In the year of S.K. Pottekat’s centenary, the works of this little-known Malayalam writer need to be brought into the limelight.

March 02, 2013 07:28 pm | Updated 07:28 pm IST

March 2013 marks the birth centenary of S.K. Pottekkatt, one of the icons of Malayalam literature. Pottekkat was one of the five Malayalam writers who won the prestigious Jnanpith Award. His genius, however, was not much recognised outside Kerala because of the constraint of language.

Pottekkatt was the product of the renaissance period of Malayalam literature that gathered momentum in the mid-20th century. His works straddled the two spheres of fiction and travelogues, where he created a unique identity of his own. While his distinguished colleagues like Takazhi, Keshav Dev and Basheer based their stories on Kerala’s society, its caste and class divisions and the resultant injustices, Pottekkat’s themes were more universal. Pottekkat explored the complexities of human relationships, romantic interludes and the agonies and ecstasies they caused. His early novels and short stories like Naadanpremam, Premashiksha, Chandrakaantam , and Padmaragam were romantic tales. Nadanpremam (Country Love) a story of love and sacrifice is widely regarded as a classic in modern Malayalam fiction.

Unusually for a Malayalam writer of his times, Pottekkatt travelled across the world on a shoestring budget, by ‘deck’ on ships, by third class on trains and sometimes by trucks and lorries. Avoiding air travel completely, he was aware of the ground realities in the countries he visited and saw people as much as places. As he once observed, “It is the pain and not the pleasure of travel that produces great travel literature.” Fifty years later, his travelogues still make refreshing reading.

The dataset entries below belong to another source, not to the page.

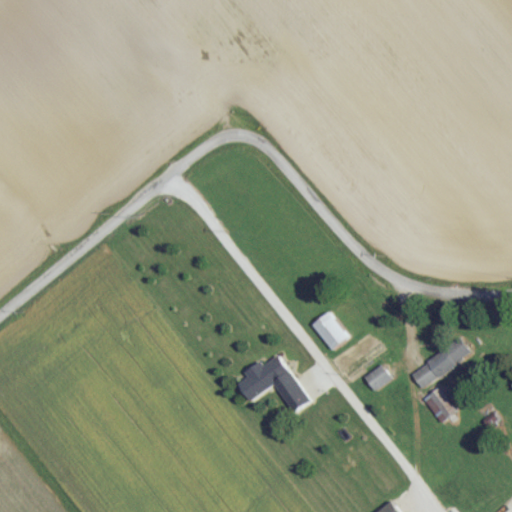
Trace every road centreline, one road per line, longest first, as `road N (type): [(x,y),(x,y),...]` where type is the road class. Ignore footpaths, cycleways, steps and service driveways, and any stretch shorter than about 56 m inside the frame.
road 1 (residential): [(242,143),(269,161),(364,268),(394,286),(445,298),(511,291)]
road 2 (residential): [(0,319),(216,144),(242,143)]
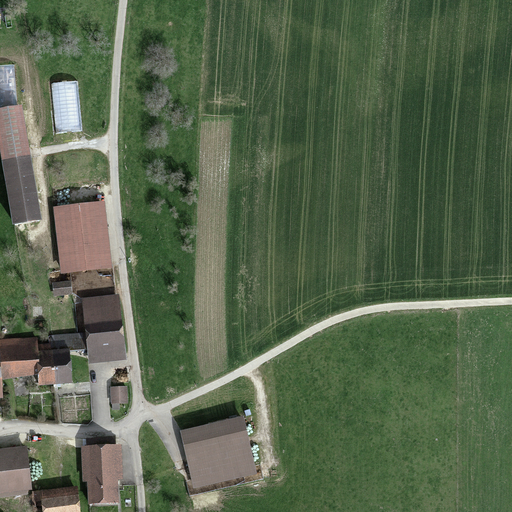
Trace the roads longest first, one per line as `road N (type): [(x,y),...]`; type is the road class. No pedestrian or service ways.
road 1 (unclassified): [(123,0),(113,127),(140,402),(129,427)]
road 2 (track): [(138,415),(160,413),(341,317),(511,301)]
road 3 (residential): [(0,440),(129,427)]
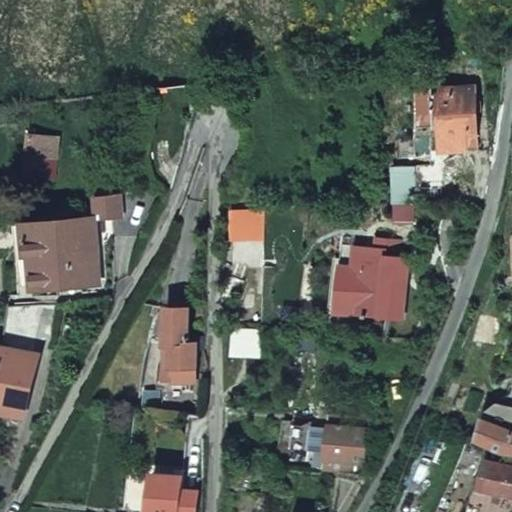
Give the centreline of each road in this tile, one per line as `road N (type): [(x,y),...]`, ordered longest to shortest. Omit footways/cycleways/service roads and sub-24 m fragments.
road 1 (residential): [(10,511),(211,118),(225,122),(228,137),(217,162),(213,511)]
road 2 (residential): [(364,511),(423,410),(486,239),(511,78)]
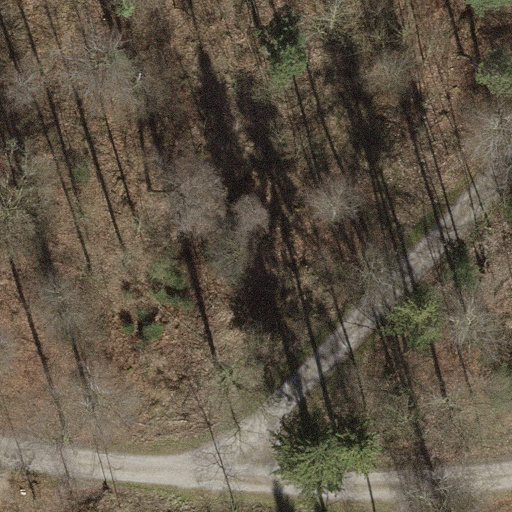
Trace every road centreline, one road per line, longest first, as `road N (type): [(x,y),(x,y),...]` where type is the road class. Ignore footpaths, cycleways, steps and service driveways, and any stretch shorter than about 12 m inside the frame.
road 1 (track): [(0,467),(211,491),(511,480)]
road 2 (track): [(211,491),(511,169)]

In his later works, Pottekkatt immortalised his home town Kozhikode through two novels. Oru Desathinte Katha (the story of a locale) and Oru Theruvinte Katha (story of a street). The former won him the Janapith Award in 1980.

Pottekkatt’s craft was disciplined and his prose elegant and neatly chiselled. His writings were also marked by a delicious sense of humour. Dr. K. Parameswaran translated some of his stories into English in a vintage collection titled Twelve Stories . His centenary may be an occasion to bring out a more comprehensive volume of Pottekkatt’s writings.